Las sombras de la noche comenzaban a extenderse por las calles de Narbona a la vez que las gentes se adentraban en las casas a descansar tras un nuevo día de duro trabajo. El preboste caminaba con paso decidido, abstraído en turbios pensamientos. En el día de ayer tuvieron un golpe de suerte en casa de Marcel Helouys. Bajo una baldosa habían encontrado un pequeño escondite donde guardaba una importante cantidad de florines de oro y, lo más importante para sus intereses, unos documentos que lo relacionaban con oscuros asuntos.
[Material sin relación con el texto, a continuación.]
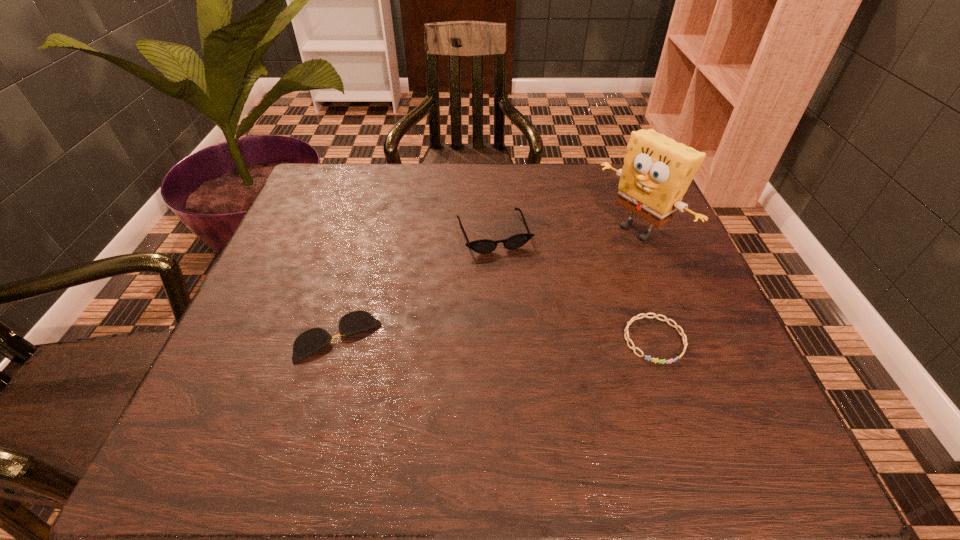
Locate an element on the screen. The height and width of the screenshot is (540, 960). sponge that is at the right edge is located at coordinates (657, 171).

The image size is (960, 540). I want to click on object that is at the near left corner, so click(314, 339).

The height and width of the screenshot is (540, 960). I want to click on object that is at the far right corner, so click(657, 171).

Identify the location of object located at the near right corner. This screenshot has height=540, width=960. (676, 326).

This screenshot has height=540, width=960. I want to click on vacant space at the far edge of the desktop, so click(430, 163).

Where is `free space at the near edge of the desktop`? The height and width of the screenshot is (540, 960). free space at the near edge of the desktop is located at coordinates (628, 388).

In the image, there is a desktop. Where is `vacant region at the left edge`? The image size is (960, 540). vacant region at the left edge is located at coordinates (x=278, y=329).

Image resolution: width=960 pixels, height=540 pixels. Find the location of `vacant space at the right edge of the desktop`. vacant space at the right edge of the desktop is located at coordinates (658, 345).

The height and width of the screenshot is (540, 960). Find the location of `free region at the far left corner of the desktop`. free region at the far left corner of the desktop is located at coordinates (312, 200).

Identify the location of vacant point at the near left corner. The image size is (960, 540). (276, 408).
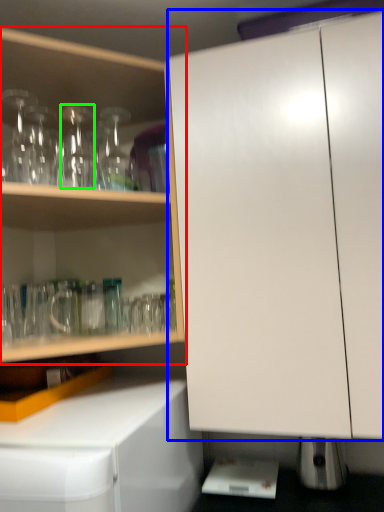
Question: Based on their relative distances, which object is farther from cabinetry (highlighted by a red box)? Choose from cabinetry (highlighted by a blue box) and bottle (highlighted by a green box).

Choices:
 (A) cabinetry
 (B) bottle

Answer: (A)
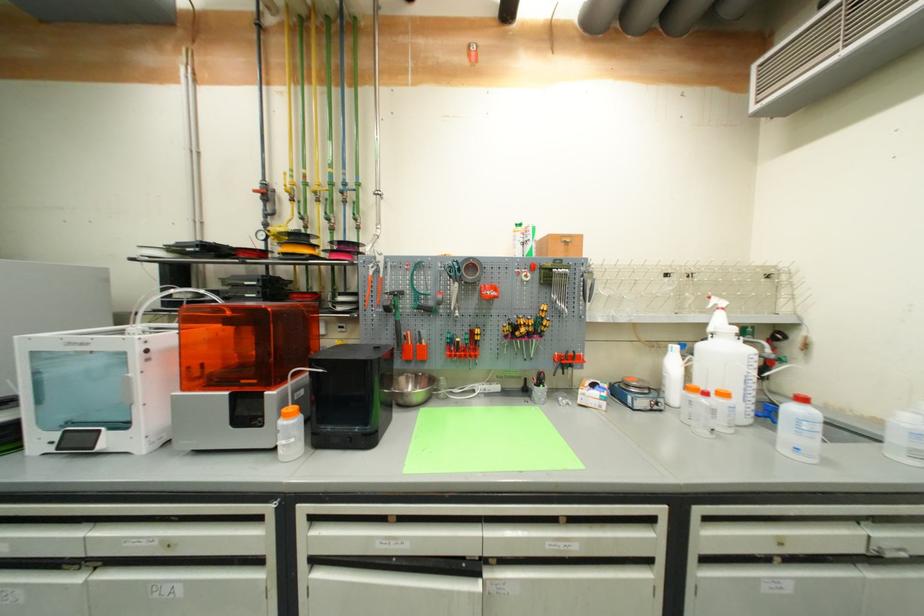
Siguiendo la pista a esos documentos, acababa de descubrir quiénes estaban tras los últimos asesinatos, incluido el del propio Marcel Helouys.
Torció por una esquina sombría y avivó todavía más el paso. Debía informar inmediatamente al senescal, aunque no le gustaba que le molestaran a esas horas, incluso pese a que el sol todavía se vislumbraba tras las montañas dejando un color rojizo en el horizonte. Pero era de suma importancia, así que no dudaba en su proceder. Lo que todavía desconocía era la repercusión de lo que había descubierto, lo que aquella información podría desencadenar. Estaba turbado, sobrecogido. Nunca pensó que llegaría a estar en una situación tan comprometida. Súbitamente, recordó a Raimond Guibert, y decidió que tras informar convenientemente al senescal debería poner sobre aviso al jefe militar papal, que tan interesado se mostraba por ayudar a su amigo y condenado Laurent Rollant. Sí, lo avisaría aquella misma noche. Tenía la certeza de que correría peligro si seguía indagando por su cuenta.
Giró por otra esquina con el único sonido de sus pasos reverberando en la noche. Todavía no era noche cerrada, pero pronto lo sería, y no tardarían en prender las luminarias. La noche era fría, había cambiado el tiempo súbitamente. Dejó atrás todas sus turbaciones y miró al cielo parcialmente cubierto en la semioscuridad. En ese momento oyó pasos cercanos detrás de él, pasos atropellados, y se volvió justo para ver a tres hombres encapuchados abalanzarse sobre él. En este último momento de lucidez, maldijo haber estado tan abstraído en sus pensamientos para darse cuenta demasiado tarde de las sombras malignas que le acechaban. Se encomendó a Dios al mismo tiempo que desenfundaba su espada, pero ya era demasiado tarde. Una hoja metálica fría como el hielo le atravesó las entrañas, cayó al suelo con un gemido lastimero y sintió cómo su vida se escapaba lentamente, semejante al sol que aquel día parecía demorarse en desaparecer completamente en el horizonte.